First off, your calculation for 9.8 W does not seem to be based on any actual physics. Check the units! I can't tell if you did $P=F\cdot m$ or $P=\frac{F}{m}$, but the result is either the nonsensical quantity of joule-kilogram per meter, or acceleration respectively.
A correct calculation based on keeping something aloft by propelling air downwards would be as follows. To keep something aloft, you need to expel mass downwards at a certain speed. The force to keep the object aloft is $$F=m_{object}g$$ The force generated by downwards momentum transfer is $$F=\dot{m}v$$ with $\dot{m}$ indicating mass flow (kilogram per second) of the air (not the mass of the object). The energy flow (power) required to impart this momentum on the airflow is $$ P=\frac{1}{2}\dot{m}v^2$$ Here we can draw an important conclusion. The power requirement is arbitrarily small, by increasing the mass flow and decreasing the downwards velocity. Immediately, you can see why helicopters have big rotors and airplane wings are so large: they want to affect as much air mass as possible for increased efficiency. Even flying faster increases lift efficiency (reduced induced drag) by affecting more air per unit of time. Of course, at some point other sources of drag will dominate.

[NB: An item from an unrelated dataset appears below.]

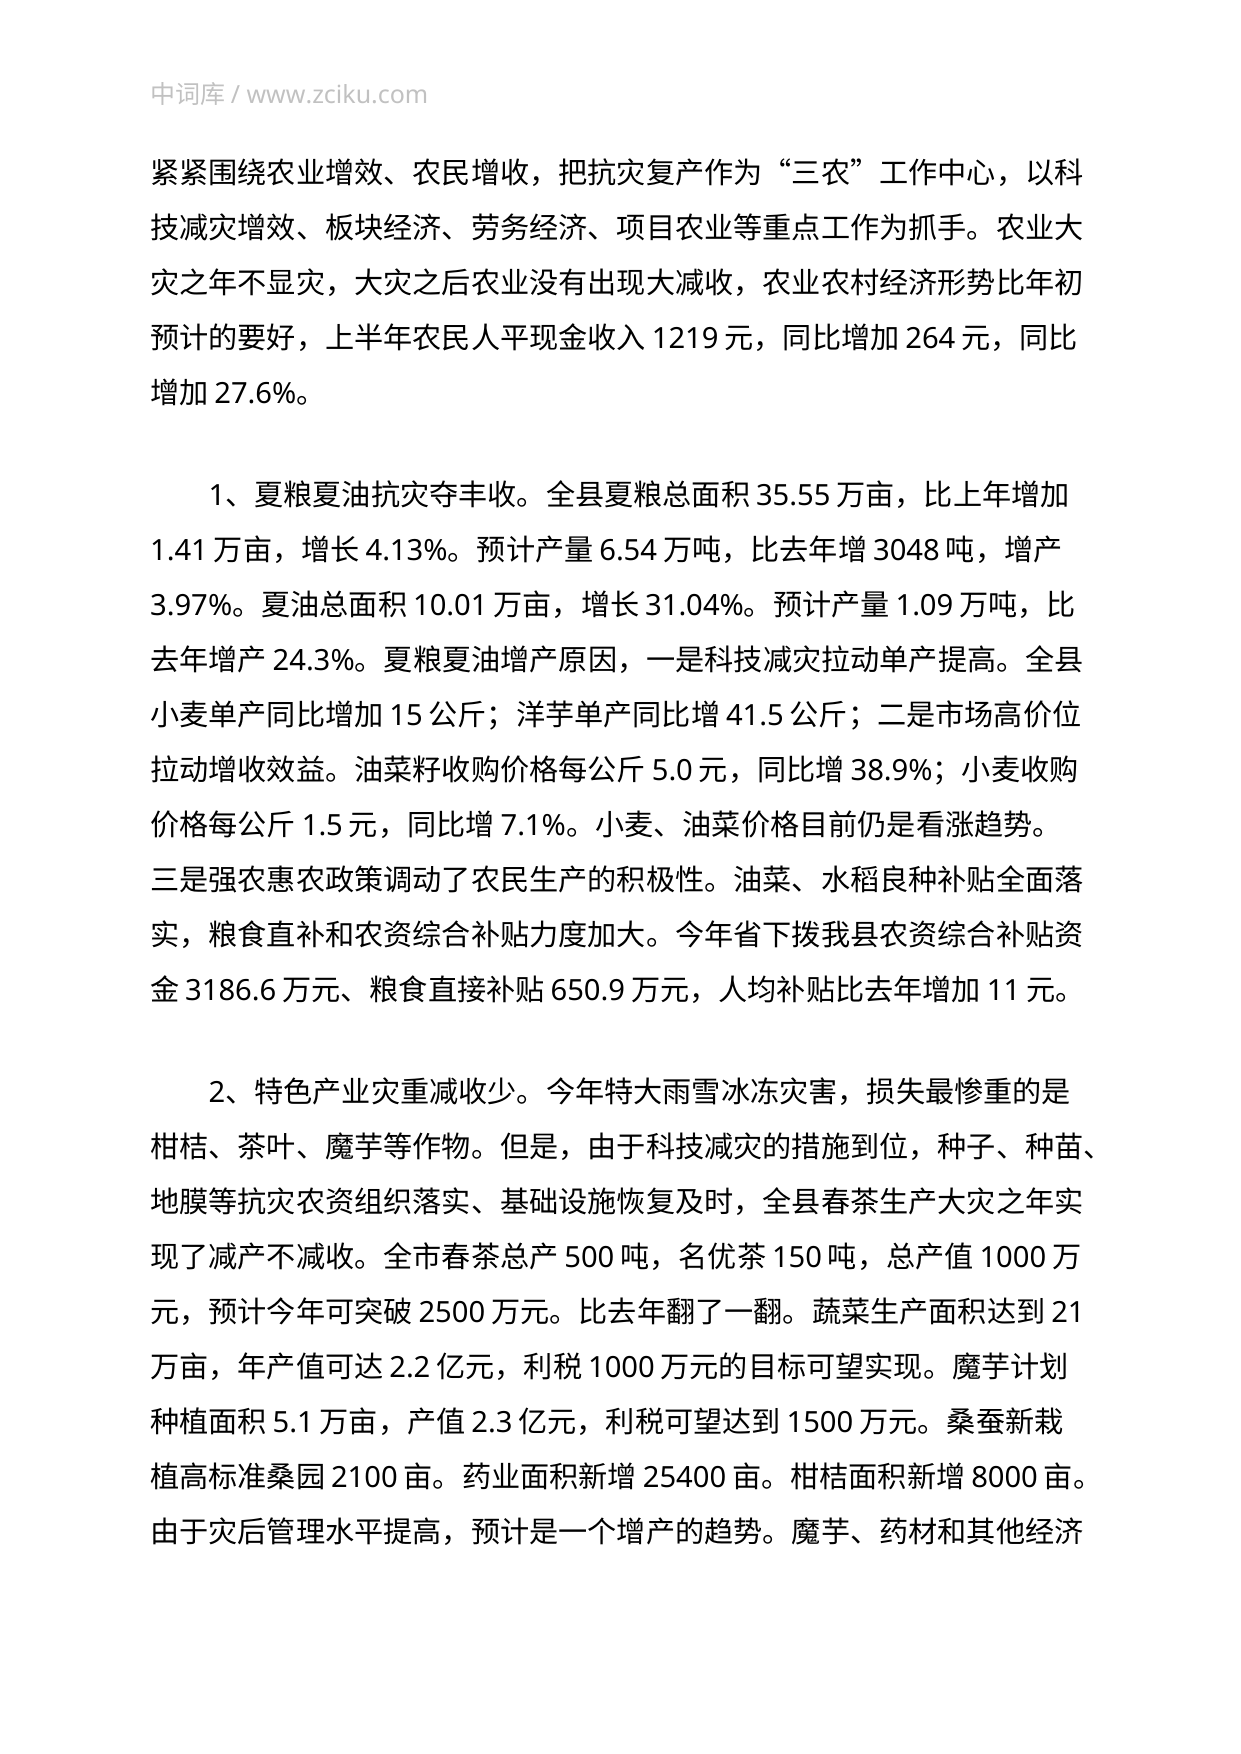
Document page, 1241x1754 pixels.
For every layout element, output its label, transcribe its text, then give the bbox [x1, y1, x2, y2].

text 1、夏粮夏油抗灾夺丰收。全县夏粮总面积35.55万亩，比上年增加1.41万亩，增长4.13%。预计产量6.54万吨，比去年增3048吨，增产3.97%。夏油总面积10.01万亩，增长31.04%。预计产量1.09万吨，比去年增产24.3%。夏粮夏油增产原因，一是科技减灾拉动单产提高。全县小麦单产同比增加15公斤；洋芋单产同比增41.5公斤；二是市场高价位拉动增收效益。油菜籽收购价格每公斤5.0元，同比增38.9%；小麦收购价格每公斤1.5元，同比增7.1%。小麦、油菜价格目前仍是看涨趋势。三是强农惠农政策调动了农民生产的积极性。油菜、水稻良种补贴全面落实，粮食直补和农资综合补贴力度加大。今年省下拨我县农资综合补贴资金3186.6万元、粮食直接补贴650.9万元，人均补贴比去年增加11元。 [150, 472, 1090, 1009]
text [150, 150, 1090, 412]
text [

The above calculations assume that force is purely generated by creating a downwards mass flow. This is not exact reality. For example, put your aircraft on the ground, and it does not sink through it even though no mass flow is created. When flying close to the ground, some of the airflow downwards creates a pressure due to hitting the ground below, which helps you keep aloft as well (this is called the ground effect). Other than that, viscosity plays a small role by generating a force opposite the downwards air movement (although viscosity is required for lift generation with an airfoil). However, to answer the main question: equating lift by how much air is moved is a very good approximation.
Let's finally address your idea of using a Bell nozzle. This is a nozzle that is used on supersonic propellants (the 'throat' of the nozzle marks the transition from subsonic to supersonic), and is used to increase the speed as much as possible. This is very inefficient in terms of energy, but since rockets need to carry all the propellant mass (whereas an airplane gets 'free' mass flow by travelling through air), and need extra propellant to carry that propellant up, speed wins instead of mass, and rocket engines are optimised for nozzle velocity.